Malam yang gelap dan penuh dengan kepedihan datang. Lonceng berbunyi di kejauhan menghiasi malam yang sunyi. Hujan yang lebat sore tadi meninggalkan genangan air di sepanjang jalan. Deru kaki kuda terdengar berkecipak selagi melewati genangan air itu. Pria-pria dengan zirah hitam, pedang yang berkilau karena cahaya bulan tergantung di pinggangnya, dan sebuah lambang pedang yang berdarah di lengan kanannya mengendarai kuda itu. Deos sebutan mereka. Deos mengarahkan kudanya ke kastil kecil di tengah hutan. Disela-sela pohon banyak orang yang bersembunyi selagi Deos melintas. Mereka berhenti di depan sebuah benteng dengan gerbang yang hanya dicahayai oleh dua obor di depannya. Dua prajurit berjaga di depan gerbang dengan tombak di tangannya.
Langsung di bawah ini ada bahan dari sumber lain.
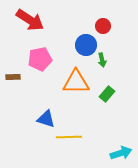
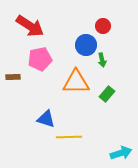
red arrow: moved 6 px down
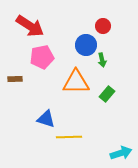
pink pentagon: moved 2 px right, 2 px up
brown rectangle: moved 2 px right, 2 px down
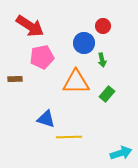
blue circle: moved 2 px left, 2 px up
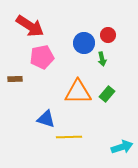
red circle: moved 5 px right, 9 px down
green arrow: moved 1 px up
orange triangle: moved 2 px right, 10 px down
cyan arrow: moved 1 px right, 6 px up
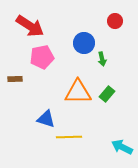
red circle: moved 7 px right, 14 px up
cyan arrow: rotated 135 degrees counterclockwise
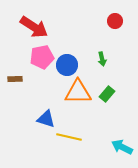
red arrow: moved 4 px right, 1 px down
blue circle: moved 17 px left, 22 px down
yellow line: rotated 15 degrees clockwise
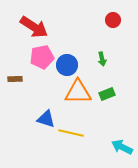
red circle: moved 2 px left, 1 px up
green rectangle: rotated 28 degrees clockwise
yellow line: moved 2 px right, 4 px up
Para pemanah yang berada di atas benteng menyiagakan anak panah pada busur mereka mengarah ke Deos. Salah seorang Deos turun dari kudanya dan berjalan menghampiri penjaga gerbang. Kedua penjaga itu saling bertatap muka, takut. Mereka kemudian memberi tanda pada pasukan pemanah untuk menurunkan busur mereka. Tak berapa lama ratusan anak panah yang tadinya bersiap untuk ditembakkan menembus tubuh para Deos, perlahan diturunkan.
Prajurit itu mempersilahkan Deos untuk masuk ke dalam bangunan itu. Semakin ke dalam Deos menemui sebuah gerbang lagi yang dibatasi oleh sungai kecil dan jembatan. Di pinggir gerbang itu tergantung lambang pedang yang berdarah seperti pada lengan Deos. Mereka turun dari kuda dan masuk ke dalam bangunan itu. Deos berjumlah tujuh. Dengan satu yang berjubah merah darah dan dikenal sebagai Sang Pemimpin. Dua pria Deos membuka gerbang dan mempersilahkan yang lain masuk. Dengan Sang Pemimpin berada di tengah-tengah rombongan itu. Bangunan ini sangat gelap, maka salah satu Deos menyalakan obor yang berada di sebelah gerbang masuk. Cahaya dari api mulai menerangi kegelapan ini. Terlihat sesosok prajurit yang terdiam, terlihat seperti ingin kabur keluar, ke arah pintu masuk. Tetapi, prajurit itu terlapisi oleh sesuatu, sesuatu yang dingin. Semakin ke dalam Deos melihat banyak prajurit yang bernasib seperti itu.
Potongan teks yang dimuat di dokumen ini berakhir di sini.